STILLWATER (2021). While the media has had no reservations about calling Stillwater a thinly disguised take on the Amanda Knox murder trial, Tom McCarthy, the director and co-writer of the film, has insisted that he merely used the incident as a jumping-off point and that his movie in no way is meant to be about that specific person and that specific murder. It’s an important distinction — let’s just hope anyone is listening at this point. After all, the movie takes massive liberties with the historical record, and, given some of the particulars of the story as filmed, it stands to make Amanda Knox a victim of character assassination all over again. (Not surprisingly, Knox has lambasted the film and the false impressions it might give of her.) If tied to the real-life case, Stillwater is indeed irresponsible and irredeemable. Separated from these knotty ties to the real world and accepted as a piece of fiction (as McCarthy claims), it’s a decent drama that begins strong before eventually losing its bearings and its believability. The film isn’t even about Allison Baker (Abigail Breslin), the young American wasting away in a French prison after being convicted of murdering her roommate, as much as it’s about the travails of her father Bill (Matt Damon), an Oklahoma roughneck who moves to France in order to find the man actually responsible for the slaying. Initially, it’s not as outlandish or melodramatic as it sounds, since the story stays centered on Bill and his relationships with a helpful Frenchwoman (Camille Cottin) and her young daughter (Lilou Siauvaud). This focus provides an anchor for Bill’s culture clashes (he understands neither the language nor the customs), but the film takes a sharp turn away from its understated approach and builds on a series of ridiculous developments that culminate in a final twist more suited to a generic thriller.

Blu-ray extras consist of a pair of making-of featurettes focusing on characters and location shooting, and a piece on McCarthy.

Movie: ★★½

Starro the Conqueror in The Suicide Squad (Photo: Warner & DC)

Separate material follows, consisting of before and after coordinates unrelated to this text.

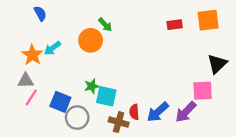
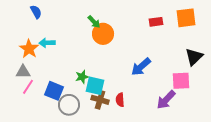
orange circle: (91, 40) -> (103, 34), moved
cyan arrow: (53, 48) -> (47, 43), turned 35
blue arrow: (158, 112) -> (141, 67), moved
brown cross: (119, 122) -> (100, 100), moved

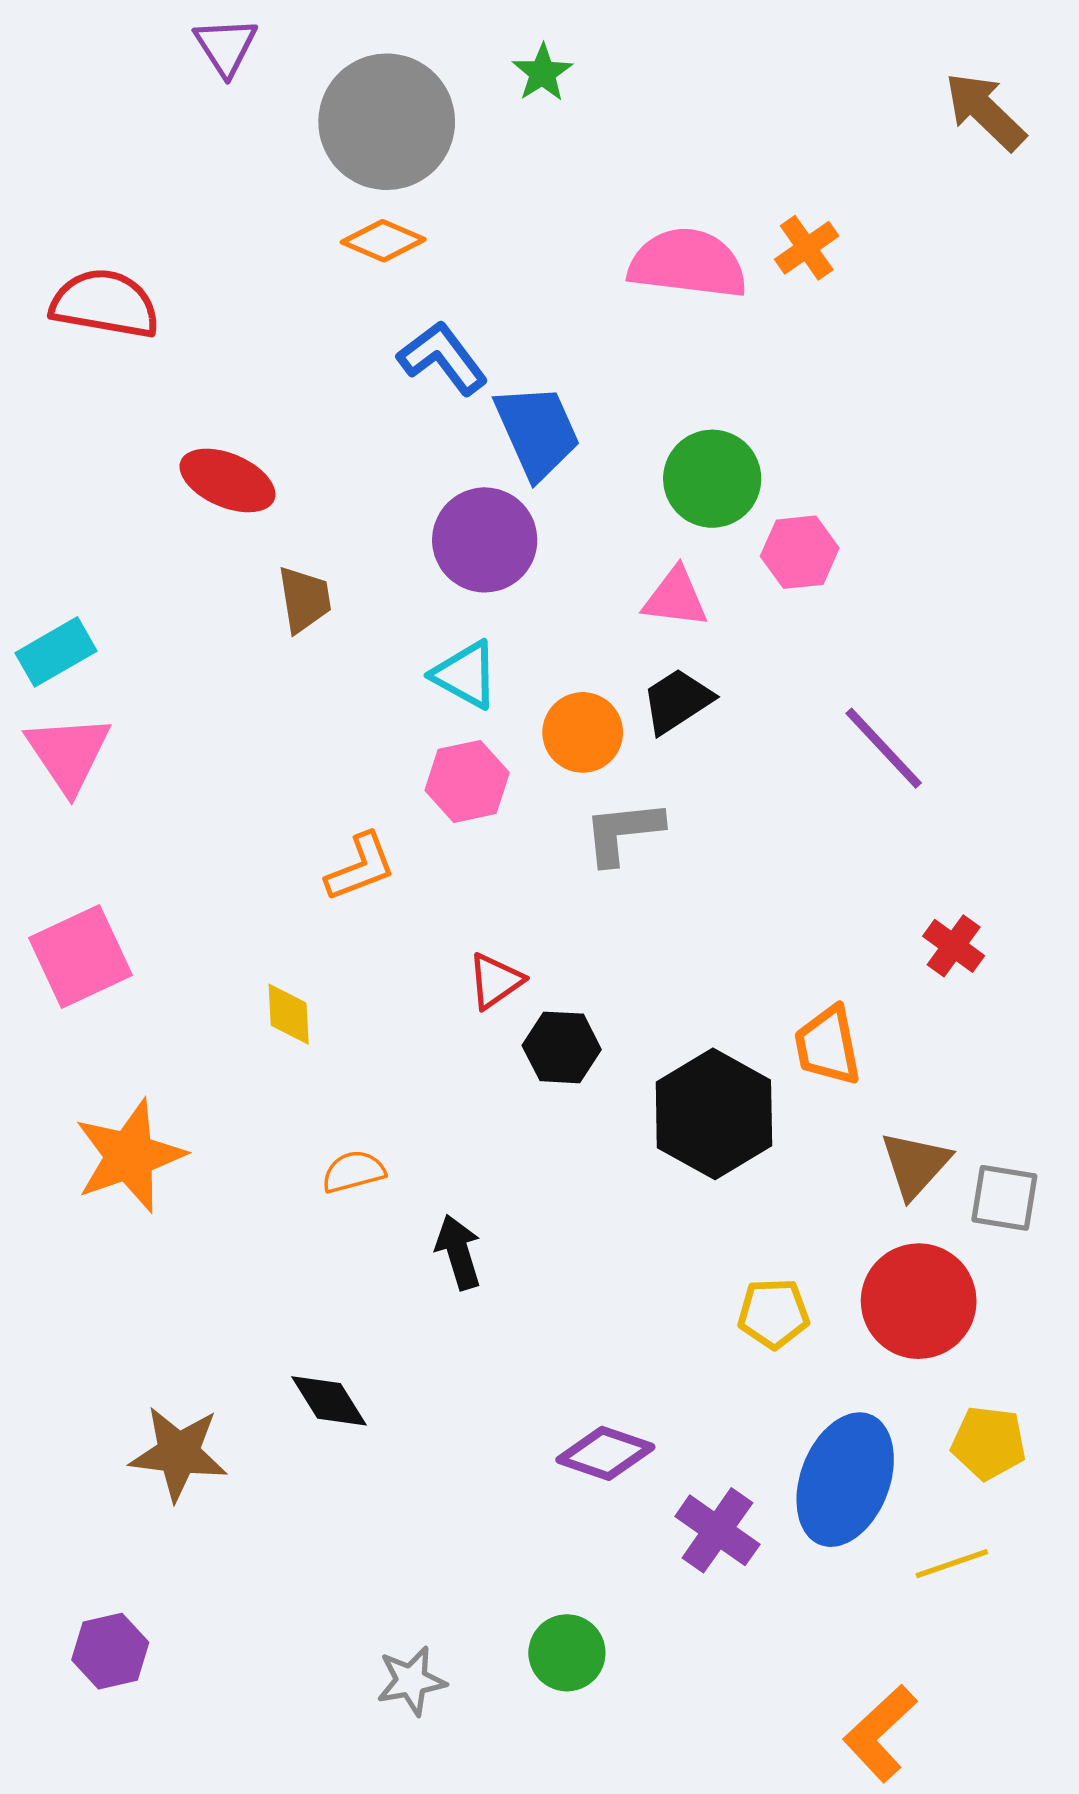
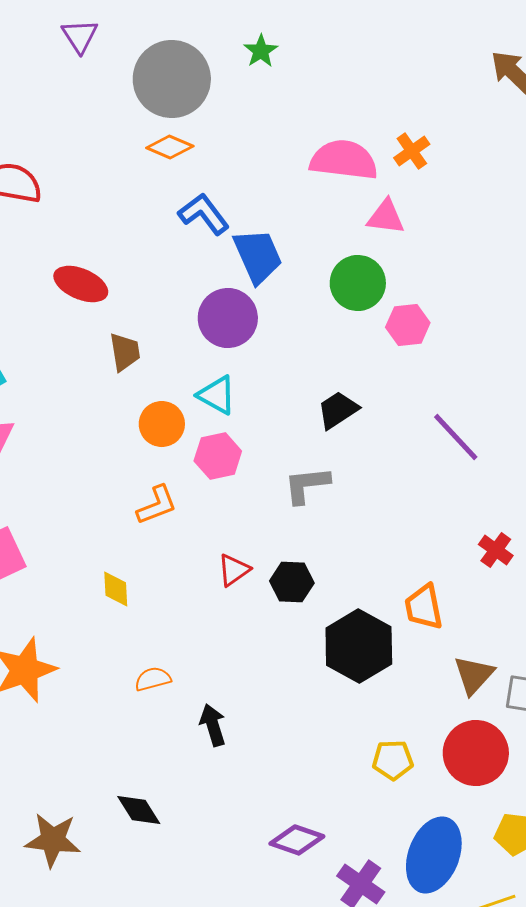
pink triangle: (675, 598) -> (386, 217), moved
orange circle: (583, 732) -> (162, 424), moved
black hexagon: (562, 1047) -> (292, 582), moved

THE SUICIDE SQUAD (2021). After establishing that the four-hour Zack Snyder’s Justice League was really no better than the two-hour edit, it was understandable to approach The Suicide Squad with the fear that it would not be superior to 2016’s Suicide Squad (reviewed here). Thankfully, that’s not the case: TSS is definitely better than SS. But it’s nevertheless a mess, albeit one perfect for 2021. It feels like the cinematic equivalent of the modern Internet experience: It’s as aggressive and self-important as fanboy trolls, its understanding of sociopolitical issues is confused and often incoherent, it finds room for insults and insincerity but none for empathy and understanding, and its humor is generally aimed at 12-year-old boys who still believe that boogers are God’s greatest invention. James Gunn, who brought the proper degree of snark to the Guardians of the Galaxy pictures, is here allowed to flaunt his excesses to an absurd degree, to the point that nothing really sticks in the mind aside from a few kills certain to titillate the gorehounds. The plot finds Harley Quinn (Margot Robbie), Bloodsport (Idris Elba), and other incarcerated anti-heroes forced to enter a fictional South American country with the directive to destroy a lab holding a secret experiment. It’s a full hour before a sequence appears that is meant to be taken seriously and elicit some sympathy — before that, it’s a nonstop barrage of strained jokes, hard-R gore, and aw-shucks-aren’t-we-naughty posturing by Gunn and co. Later, one major character’s death is meant to be tragic while the demise of another (arguably the most likable player) is treated as a complete isn’t-that-hilarious gag. In short, there’s little rhyme or reason but plenty of hypocrisy, and, aside from some good performances as well as a couple of scenes that do pop, the remainder feels like that whirlwind of images shown to the droog Alex, designed to beat viewers into submission and acceptance.

Extras in the 4K + Blu-ray set include audio commentary by Gunn; scene breakdowns; deleted scenes; and a gag reel.